Affolé par le nombre toujours croissant de pays, dont de nombreux poids lourds, soutenant la marocanité du Sahara, le régime d’Alger brandit aujourd’hui l’arme du «terrorisme diplomatique», comme l’a qualifiée Omar Hilale, qui a ouvertement dénoncé les méthodes de harcèlement utilisées par Amar Benjama, pour intimider et corrompre un pays membre du C24 en vue de le faire revenir sur son soutien à l’intégrité territoriale du Maroc.
«Votre pays vient de promulguer le code pénal le plus liberticide, qui permet la condamnation à 30 ans de prison de toute personne exprimant simplement son opinion et vous venez à Caracas donner des leçons sur l’autodétermination, la liberté et l’indépendance», lui a encore répondu Omar Hilale, dans une seconde réplique.

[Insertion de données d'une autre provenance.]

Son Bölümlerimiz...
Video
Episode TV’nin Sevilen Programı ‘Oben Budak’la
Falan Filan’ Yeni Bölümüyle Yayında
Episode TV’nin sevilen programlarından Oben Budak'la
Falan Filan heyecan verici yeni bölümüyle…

En Algérie, même le président Abdelmadjid Tebboune, dont la légitimité est contestée par la rue, voit sa liberté de mouvement entravée par la junte militaire. Il est ainsi interdit de déplacement à l’intérieur du pays, de crainte d’attroupements hostiles, voire de déclenchement spontané de manifestations anti-régime. En cinq ans de pouvoir, les visites de Tebboune en dehors de la wilaya d’Alger se comptent sur les doigts d’une seule main: Oran pour donner le coup d’envoi des derniers Jeux méditerranéens, Djelfa pour assister à des manœuvres militaires et inaugurer une station de dessalement d’eau de mer, et enfin Tindouf, où en deux allers-retours express en avion, il a visité une mine de fer, puis reçu son homologue mauritanien pour le lancement de l’improbable route Tindouf-Zouerate, une arlésienne promise depuis plus d’un demi-siècle, mais qui n’a toujours pas vu le jour.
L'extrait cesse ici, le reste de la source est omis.